### WRITTEN REQUEST
Copy out each of the items below word for word, line by line, changing nothing.
· · · ·
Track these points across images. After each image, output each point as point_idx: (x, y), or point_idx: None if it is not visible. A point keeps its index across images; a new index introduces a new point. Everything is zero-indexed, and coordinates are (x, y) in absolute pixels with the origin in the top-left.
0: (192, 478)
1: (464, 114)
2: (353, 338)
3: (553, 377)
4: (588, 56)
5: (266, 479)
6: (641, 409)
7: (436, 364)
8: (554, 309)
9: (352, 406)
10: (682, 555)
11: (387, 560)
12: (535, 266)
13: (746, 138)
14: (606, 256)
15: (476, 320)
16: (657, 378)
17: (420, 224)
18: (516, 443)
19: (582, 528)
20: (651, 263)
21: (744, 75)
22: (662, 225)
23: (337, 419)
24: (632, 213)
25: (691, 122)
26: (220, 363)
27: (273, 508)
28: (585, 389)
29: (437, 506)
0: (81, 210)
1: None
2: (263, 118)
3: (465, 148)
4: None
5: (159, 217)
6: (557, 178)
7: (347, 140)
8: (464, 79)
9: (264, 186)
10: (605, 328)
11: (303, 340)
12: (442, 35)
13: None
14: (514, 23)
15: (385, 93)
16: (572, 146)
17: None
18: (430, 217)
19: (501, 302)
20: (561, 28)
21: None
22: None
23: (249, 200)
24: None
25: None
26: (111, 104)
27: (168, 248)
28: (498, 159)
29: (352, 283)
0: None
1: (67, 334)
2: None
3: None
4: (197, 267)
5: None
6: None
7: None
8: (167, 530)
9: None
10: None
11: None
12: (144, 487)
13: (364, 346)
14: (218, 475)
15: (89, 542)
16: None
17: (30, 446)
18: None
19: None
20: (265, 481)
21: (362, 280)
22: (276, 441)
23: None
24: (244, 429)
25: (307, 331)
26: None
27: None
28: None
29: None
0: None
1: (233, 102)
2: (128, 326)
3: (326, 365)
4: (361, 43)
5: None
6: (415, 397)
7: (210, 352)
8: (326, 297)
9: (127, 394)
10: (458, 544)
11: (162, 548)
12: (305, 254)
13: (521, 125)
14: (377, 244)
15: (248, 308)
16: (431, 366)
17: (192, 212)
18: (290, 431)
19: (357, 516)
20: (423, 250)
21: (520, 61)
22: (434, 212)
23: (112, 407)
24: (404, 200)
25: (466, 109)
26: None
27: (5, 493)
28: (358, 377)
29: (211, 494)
· · · ·
### OUTPUT FOR THIS EXERCISE
Track these points across images. After each image, output each point as point_idx: (x, y), or point_idx: None if it is not visible. A point keeps its index across images; a new index introduces a new point. Everything is zero-indexed, and coordinates are (x, y) in absolute pixels with the origin in the top-left.
0: (192, 478)
1: (464, 114)
2: (353, 338)
3: (553, 377)
4: (588, 56)
5: (266, 479)
6: (641, 409)
7: (436, 364)
8: (554, 309)
9: (352, 406)
10: (682, 555)
11: (387, 560)
12: (535, 266)
13: (746, 138)
14: (606, 256)
15: (476, 320)
16: (657, 378)
17: (420, 224)
18: (516, 443)
19: (582, 528)
20: (651, 263)
21: (744, 75)
22: (662, 225)
23: (337, 419)
24: (632, 213)
25: (691, 122)
26: (220, 363)
27: (273, 508)
28: (585, 389)
29: (437, 506)
0: (81, 210)
1: None
2: (263, 118)
3: (465, 148)
4: None
5: (159, 217)
6: (557, 178)
7: (347, 140)
8: (464, 79)
9: (264, 186)
10: (605, 328)
11: (303, 340)
12: (442, 35)
13: None
14: (514, 23)
15: (385, 93)
16: (572, 146)
17: None
18: (430, 217)
19: (501, 302)
20: (561, 28)
21: None
22: None
23: (249, 200)
24: None
25: None
26: (111, 104)
27: (168, 248)
28: (498, 159)
29: (352, 283)
0: None
1: (67, 334)
2: None
3: None
4: (197, 267)
5: None
6: None
7: None
8: (167, 530)
9: None
10: None
11: None
12: (144, 487)
13: (364, 346)
14: (218, 475)
15: (89, 542)
16: None
17: (30, 446)
18: None
19: None
20: (265, 481)
21: (362, 280)
22: (276, 441)
23: None
24: (244, 429)
25: (307, 331)
26: None
27: None
28: None
29: None
0: None
1: (233, 102)
2: (128, 326)
3: (326, 365)
4: (361, 43)
5: None
6: (415, 397)
7: (210, 352)
8: (326, 297)
9: (127, 394)
10: (458, 544)
11: (162, 548)
12: (305, 254)
13: (521, 125)
14: (377, 244)
15: (248, 308)
16: (431, 366)
17: (192, 212)
18: (290, 431)
19: (357, 516)
20: (423, 250)
21: (520, 61)
22: (434, 212)
23: (112, 407)
24: (404, 200)
25: (466, 109)
26: None
27: (5, 493)
28: (358, 377)
29: (211, 494)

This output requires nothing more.